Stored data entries
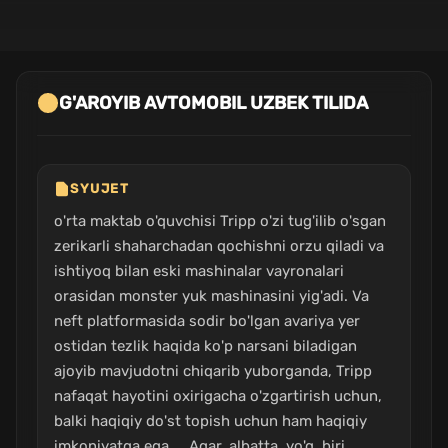
G'AROYIB AVTOMOBIL UZBEK TILIDA
SYUJET
o'rta maktab o'quvchisi Tripp o'zi tug'ilib o'sgan
zerikarli shaharchadan qochishni orzu qiladi va
ishtiyoq bilan eski mashinalar vayronalari
orasidan monster yuk mashinasini yig'adi. Va
neft platformasida sodir bo'lgan avariya yer
ostidan tezlik haqida ko'p narsani biladigan
ajoyib mavjudotni chiqarib yuborganda, Tripp
nafaqat hayotini oxirigacha o'zgartirish uchun,
balki haqiqiy do'st topish uchun ham haqiqiy
imkoniyatga ega ... Agar, albatta, yo'q. biri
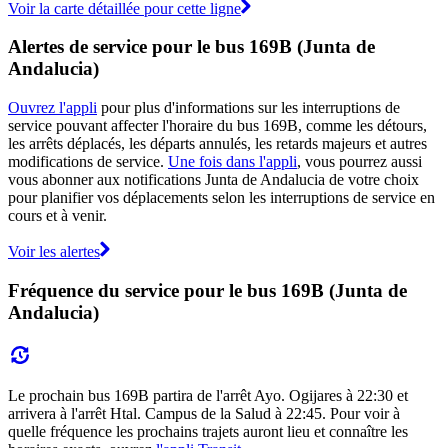
Voir la carte détaillée pour cette ligne
Alertes de service pour le bus 169B (Junta de
Andalucia)
Ouvrez l'appli
pour plus d'informations sur les interruptions de
service pouvant affecter l'horaire du bus 169B, comme les détours,
les arrêts déplacés, les départs annulés, les retards majeurs et autres
modifications de service.
Une fois dans l'appli
, vous pourrez aussi
vous abonner aux notifications Junta de Andalucia de votre choix
pour planifier vos déplacements selon les interruptions de service en
cours et à venir.
Voir les alertes
Fréquence du service pour le bus 169B (Junta de
Andalucia)
Le prochain bus 169B partira de l'arrêt Ayo. Ogijares à 22:30 et
arrivera à l'arrêt Htal. Campus de la Salud à 22:45. Pour voir à
quelle fréquence les prochains trajets auront lieu et connaître les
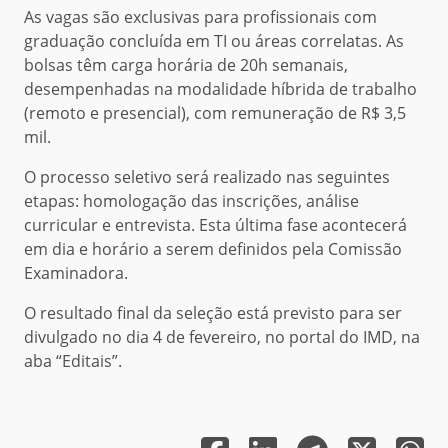
As vagas são exclusivas para profissionais com
graduação concluída em TI ou áreas correlatas. As
bolsas têm carga horária de 20h semanais,
desempenhadas na modalidade híbrida de trabalho
(remoto e presencial), com remuneração de R$ 3,5
mil.
O processo seletivo será realizado nas seguintes
etapas: homologação das inscrições, análise
curricular e entrevista. Esta última fase acontecerá
em dia e horário a serem definidos pela Comissão
Examinadora.
O resultado final da seleção está previsto para ser
divulgado no dia 4 de fevereiro, no portal do IMD, na
aba “Editais”.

ACTION ITEM:
Reproduce nothing but the lines from the line containing "pour planifier vos" through the last line of the data above, exactly as written and without pictures.

WRITTEN SOLUTION:
pour planifier vos déplacements selon les interruptions de service en
cours et à venir.
Voir les alertes
Fréquence du service pour le bus 169B (Junta de
Andalucia)
Le prochain bus 169B partira de l'arrêt Ayo. Ogijares à 22:30 et
arrivera à l'arrêt Htal. Campus de la Salud à 22:45. Pour voir à
quelle fréquence les prochains trajets auront lieu et connaître les
As vagas são exclusivas para profissionais com
graduação concluída em TI ou áreas correlatas. As
bolsas têm carga horária de 20h semanais,
desempenhadas na modalidade híbrida de trabalho
(remoto e presencial), com remuneração de R$ 3,5
mil.
O processo seletivo será realizado nas seguintes
etapas: homologação das inscrições, análise
curricular e entrevista. Esta última fase acontecerá
em dia e horário a serem definidos pela Comissão
Examinadora.
O resultado final da seleção está previsto para ser
divulgado no dia 4 de fevereiro, no portal do IMD, na
aba “Editais”.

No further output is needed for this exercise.